No need to evoke the ravages of Rubber in Liberia, just visit the departments of Ntem and Okano to realize the very serious tragi-comedy that the Gabonese are living; people who once, thanks to cocoa they already produced in the amount of 50,000 tons during the years 1945 to 1966, were prosperous.

André-Gustave Anguilé, excellent minister of the first and only five-year plan Gabon has ever known, was considering also a cocoa production of 100000 tons by 1980, with the expansion of plantations in Woleu-Ntem and the maturation of already created farms in Ogooue-Ivindo and Ogooue-Lolo.

Around the year 1980, Okondja already produced over 500 tons of Arabica and Tchibanga 600 tons of rice ... Neither banana nor cassava, or tomato came from abroad.

On the general policy of planning of the Gabonese economy advocated by A. G. Anguilé, there is so much to say. But we will only mention SDRM (Society for Rural Development of Medouneu), the COPALMO (Company of palm of Moabi), the CFG (Company of plywood of Port-Gentil, the first in the world), the SOGACEL (company of production of paper pulp, an interrupted project in Kango), the SOTEGA (textile company in Libreville), a glass factory in Port-Gentil ... Planned was a battery factory has Moanda, from manganese dioxide.

We could add, o height of carelessness!, that despite the resources extracted from our forests, our 800 km of coastline, our inexhaustible hydrographic network, we do not yet have the capacity to distribute city gas, to fish for sardines, to travel by paved roads linking the nine provinces of this beautiful country that a political ignoramus class is brutalizing, under the pretext of previously unknown divisions of peoples who, like nobody can teach us, have never fought each others!

And hacks use this to engineer and maintain anti-nationalist polemics, like the incoherent gibberish read in "Echos du Nord" (one of the credible private publications) No. 137 on Monday, July 23, 2012 under the title "The rehabilitation of all cocoa plantations in the province ... A guarantee of their marriage with the people ..." Is this not one of the lowest uttered insult by a lettered man against the people, which deliberately ignores that 90% of foodstuffs consumed in Gabon is imported, and that Olam is not interested in cash crops that have disappeared for 50 years? We would keep silent on the rest for obvious reasons.

That the author (who is a close relative) no longer adds his name to those that we may lead to serious Courts authorities, to answer for a decision countersigned in Singapore by an irresponsible and greedy Gabonese.

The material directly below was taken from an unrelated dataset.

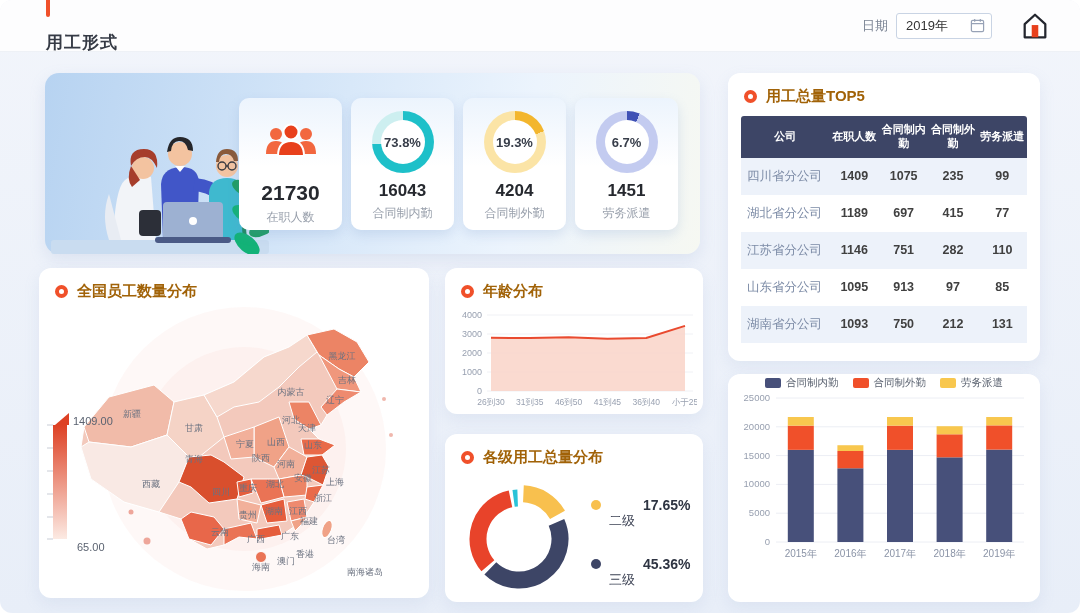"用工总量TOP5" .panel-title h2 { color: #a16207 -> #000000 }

"The culture of Rubber was introduced in the province (Woleu-Ntem?) By the Germans in the 40s ..." dares to specify the author! If this Woleu-Ntemois knew that Germany lost all its colonies in 1918, he would have not tried to counterfeit history, nor to claim to be an "agricultural engineer". Please! The International laughingstock of Gabon is already hard enough to take. Let us not add one iota!







Version française


Jean-Marc Ekoh est un véritable homme d'état; l'un de ces rares leaders au Gabon, qui soit resté sans compromis, ancré sur ses principes et qui continue à inspirer la prochaine génération à perpétuer l'héritage de l'honnêteté, du travail acharné et du dévouement à la nation. C'est un éminent personnage, très expérimenté et respecté; dont les actions et les opinions devraient influencer fortement le cours des événements au Gabon. Cet ancien ministre d'État de l'époque Léon Mba, des années 60, vient d'écrir un éditorial cinglant dans le journal "La Une"; dans lequel il fustige la duplicité d'Olam, la firme Singapourienne, à propos de son projet de conversion de 50000 ha de forêt primaire en plantations d'hévéa. Vous pouvez lire cet article ci-dessous.